Although in a longitudinal study Johnson et al. (1998) investigated secondary health conditions in a sample of SCI survivors at 1 year (n = 357), 3 years (n = 269), and 5 years (n = 170) postinjury. Participants completed questionnaires to assess health complications (Table 3). The secondary health conditions, problematic spasticity and pain, were reported to occur in greater than 25% of all study participants at all time points. Although spasticity reportedly decreased over time, pain increased over the three periods. Less than 3% of participants reported feeling depressed over all periods, with pain interfering with reports of QOL at years one and three (Johnson et al., 1998).

In an additional study, Ravenscroft et al. (2000) investigated the prevalence, the severity, and the impact of chronic pain in a sample of 216 SCI patients (Table 3). Results revealed that chronic pain had a significant impact on daily activities, and muscle spasms were reported by 25% of the participants to be an exacerbating factor of their pain. The pain-depression link was confirmed with 39% of study participants identifying pain as a contributing cause of depression (Ravenscroft et al., 2000).

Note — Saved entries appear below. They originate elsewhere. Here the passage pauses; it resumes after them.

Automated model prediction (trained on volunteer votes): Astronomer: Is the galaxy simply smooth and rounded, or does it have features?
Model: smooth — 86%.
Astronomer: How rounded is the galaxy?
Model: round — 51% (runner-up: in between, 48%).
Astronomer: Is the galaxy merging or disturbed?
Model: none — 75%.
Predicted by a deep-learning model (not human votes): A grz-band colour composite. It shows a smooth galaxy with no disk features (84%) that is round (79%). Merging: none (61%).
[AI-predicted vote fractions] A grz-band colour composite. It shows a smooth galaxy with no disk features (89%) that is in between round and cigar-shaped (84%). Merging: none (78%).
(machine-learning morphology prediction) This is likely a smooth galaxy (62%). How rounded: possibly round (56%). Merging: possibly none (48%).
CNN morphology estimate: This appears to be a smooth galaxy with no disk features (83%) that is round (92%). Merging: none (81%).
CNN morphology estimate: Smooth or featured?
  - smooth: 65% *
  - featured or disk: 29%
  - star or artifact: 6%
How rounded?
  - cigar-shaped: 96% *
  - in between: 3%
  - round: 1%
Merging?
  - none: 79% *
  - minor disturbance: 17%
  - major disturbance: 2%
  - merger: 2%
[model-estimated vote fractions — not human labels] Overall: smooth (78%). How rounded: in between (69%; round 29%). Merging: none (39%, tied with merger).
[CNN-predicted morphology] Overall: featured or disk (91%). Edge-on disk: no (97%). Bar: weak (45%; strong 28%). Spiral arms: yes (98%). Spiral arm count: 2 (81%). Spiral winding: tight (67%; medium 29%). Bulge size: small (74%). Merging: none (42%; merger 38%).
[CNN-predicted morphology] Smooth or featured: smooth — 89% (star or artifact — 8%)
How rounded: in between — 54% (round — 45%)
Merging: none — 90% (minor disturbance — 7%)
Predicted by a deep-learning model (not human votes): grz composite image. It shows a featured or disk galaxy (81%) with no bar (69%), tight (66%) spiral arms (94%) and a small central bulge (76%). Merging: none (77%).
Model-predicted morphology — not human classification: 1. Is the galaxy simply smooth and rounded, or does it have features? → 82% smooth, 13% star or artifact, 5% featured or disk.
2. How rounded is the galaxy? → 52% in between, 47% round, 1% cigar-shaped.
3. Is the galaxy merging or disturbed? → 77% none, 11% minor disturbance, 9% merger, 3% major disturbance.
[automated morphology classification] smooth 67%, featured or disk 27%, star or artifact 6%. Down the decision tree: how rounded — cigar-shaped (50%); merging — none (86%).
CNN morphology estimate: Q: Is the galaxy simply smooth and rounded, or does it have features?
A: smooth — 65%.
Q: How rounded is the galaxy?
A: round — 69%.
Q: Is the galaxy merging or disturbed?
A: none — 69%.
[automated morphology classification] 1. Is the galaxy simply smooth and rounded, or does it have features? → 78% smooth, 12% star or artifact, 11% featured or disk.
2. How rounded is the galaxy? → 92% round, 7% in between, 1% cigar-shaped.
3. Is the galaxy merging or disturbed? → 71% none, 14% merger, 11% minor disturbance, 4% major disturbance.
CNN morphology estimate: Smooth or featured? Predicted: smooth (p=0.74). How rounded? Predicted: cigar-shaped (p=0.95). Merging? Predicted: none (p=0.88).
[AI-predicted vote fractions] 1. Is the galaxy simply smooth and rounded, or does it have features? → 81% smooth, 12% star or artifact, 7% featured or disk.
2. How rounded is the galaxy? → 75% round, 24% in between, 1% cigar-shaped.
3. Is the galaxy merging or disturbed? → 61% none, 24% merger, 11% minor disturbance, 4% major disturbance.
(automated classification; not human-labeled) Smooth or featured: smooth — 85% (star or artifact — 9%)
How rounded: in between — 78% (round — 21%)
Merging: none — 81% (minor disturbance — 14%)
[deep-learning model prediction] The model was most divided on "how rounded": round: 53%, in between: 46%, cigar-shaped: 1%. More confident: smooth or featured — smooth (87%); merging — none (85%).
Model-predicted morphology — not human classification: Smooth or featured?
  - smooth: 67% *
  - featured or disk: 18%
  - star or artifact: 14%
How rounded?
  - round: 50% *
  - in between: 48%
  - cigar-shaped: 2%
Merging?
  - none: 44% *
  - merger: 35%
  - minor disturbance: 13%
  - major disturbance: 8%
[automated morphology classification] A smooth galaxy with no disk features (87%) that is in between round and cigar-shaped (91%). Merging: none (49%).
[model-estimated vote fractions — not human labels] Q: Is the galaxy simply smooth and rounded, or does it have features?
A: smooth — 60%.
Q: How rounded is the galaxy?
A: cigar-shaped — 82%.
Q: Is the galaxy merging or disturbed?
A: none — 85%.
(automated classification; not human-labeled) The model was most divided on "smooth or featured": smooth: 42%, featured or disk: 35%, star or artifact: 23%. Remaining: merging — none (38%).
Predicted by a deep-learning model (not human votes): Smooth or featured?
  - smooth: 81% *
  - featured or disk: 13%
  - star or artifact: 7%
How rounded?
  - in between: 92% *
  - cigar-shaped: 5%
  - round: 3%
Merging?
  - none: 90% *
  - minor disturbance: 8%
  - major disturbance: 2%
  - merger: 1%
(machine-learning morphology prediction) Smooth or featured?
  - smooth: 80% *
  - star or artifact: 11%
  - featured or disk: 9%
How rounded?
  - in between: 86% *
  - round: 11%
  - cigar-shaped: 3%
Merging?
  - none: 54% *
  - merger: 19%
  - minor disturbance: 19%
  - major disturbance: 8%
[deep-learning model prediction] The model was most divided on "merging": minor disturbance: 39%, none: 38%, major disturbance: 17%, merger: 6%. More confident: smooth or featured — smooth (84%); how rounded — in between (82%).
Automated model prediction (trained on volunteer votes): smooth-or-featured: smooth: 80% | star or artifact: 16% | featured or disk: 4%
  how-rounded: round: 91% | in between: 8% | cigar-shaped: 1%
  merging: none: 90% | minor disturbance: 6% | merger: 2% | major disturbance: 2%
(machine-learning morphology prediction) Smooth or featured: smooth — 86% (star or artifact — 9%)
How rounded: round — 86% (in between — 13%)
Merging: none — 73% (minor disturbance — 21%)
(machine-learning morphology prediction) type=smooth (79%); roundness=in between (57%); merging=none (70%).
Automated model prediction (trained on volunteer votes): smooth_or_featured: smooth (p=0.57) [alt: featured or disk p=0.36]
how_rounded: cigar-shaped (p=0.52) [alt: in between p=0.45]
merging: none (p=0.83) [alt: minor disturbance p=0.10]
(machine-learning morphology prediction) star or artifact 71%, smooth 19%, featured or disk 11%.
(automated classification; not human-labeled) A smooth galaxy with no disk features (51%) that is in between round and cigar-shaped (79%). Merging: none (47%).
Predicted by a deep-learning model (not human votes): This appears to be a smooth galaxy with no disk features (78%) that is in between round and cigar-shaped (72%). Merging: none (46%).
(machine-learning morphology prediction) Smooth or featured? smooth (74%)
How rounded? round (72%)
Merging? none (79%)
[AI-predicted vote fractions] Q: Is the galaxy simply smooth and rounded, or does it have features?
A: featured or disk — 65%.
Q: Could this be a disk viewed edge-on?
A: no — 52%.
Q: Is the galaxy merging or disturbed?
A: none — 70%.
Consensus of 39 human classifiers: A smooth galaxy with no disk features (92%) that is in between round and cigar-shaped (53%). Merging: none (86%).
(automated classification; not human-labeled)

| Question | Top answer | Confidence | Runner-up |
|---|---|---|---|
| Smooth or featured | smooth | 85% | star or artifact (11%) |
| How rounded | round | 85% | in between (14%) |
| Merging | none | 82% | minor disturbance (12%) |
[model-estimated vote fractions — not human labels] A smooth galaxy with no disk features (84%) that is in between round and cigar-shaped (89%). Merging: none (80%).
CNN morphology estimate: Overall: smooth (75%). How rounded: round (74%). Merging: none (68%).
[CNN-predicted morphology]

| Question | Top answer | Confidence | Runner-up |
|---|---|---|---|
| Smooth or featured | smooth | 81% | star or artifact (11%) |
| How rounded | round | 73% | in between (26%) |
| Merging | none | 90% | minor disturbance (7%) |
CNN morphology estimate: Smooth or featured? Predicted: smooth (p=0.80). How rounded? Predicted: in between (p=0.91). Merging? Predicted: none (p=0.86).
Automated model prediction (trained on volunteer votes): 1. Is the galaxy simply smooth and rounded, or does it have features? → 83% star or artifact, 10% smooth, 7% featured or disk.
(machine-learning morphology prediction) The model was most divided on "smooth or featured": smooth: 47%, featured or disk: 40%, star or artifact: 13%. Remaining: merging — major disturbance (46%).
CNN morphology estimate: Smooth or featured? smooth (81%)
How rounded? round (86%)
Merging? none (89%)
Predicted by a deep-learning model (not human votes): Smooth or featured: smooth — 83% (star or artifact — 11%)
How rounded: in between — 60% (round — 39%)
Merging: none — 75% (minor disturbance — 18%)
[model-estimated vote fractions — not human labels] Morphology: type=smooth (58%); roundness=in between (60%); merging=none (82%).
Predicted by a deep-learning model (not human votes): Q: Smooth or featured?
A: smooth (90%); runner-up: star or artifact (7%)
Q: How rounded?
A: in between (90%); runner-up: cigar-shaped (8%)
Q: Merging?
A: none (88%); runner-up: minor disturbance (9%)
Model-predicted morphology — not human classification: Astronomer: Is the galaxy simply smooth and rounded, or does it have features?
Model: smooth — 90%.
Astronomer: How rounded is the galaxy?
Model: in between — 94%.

Henwood and Ellis (2004) collected data that further support the proposed symptom cluster. Researchers studied 24 SCI individuals living in the community to explore their experiences with chronic neuropathic pain. Participants in Henwood and Ellis' study identified physical factors such as bladder infections, constipation, and spasticity and emotional factors such as stress, anxiety, and depression as augmenters to the intensity of their pain. As stated by one of the participants, "the spasm tends to gear where the pain is and it will make the pain worse" (p. 42). Spasms were problematic when they interacted with pain and then disturbed sleep. This interaction then in turn increased fatigue and pain intensity (Henwood & Ellis, 2004).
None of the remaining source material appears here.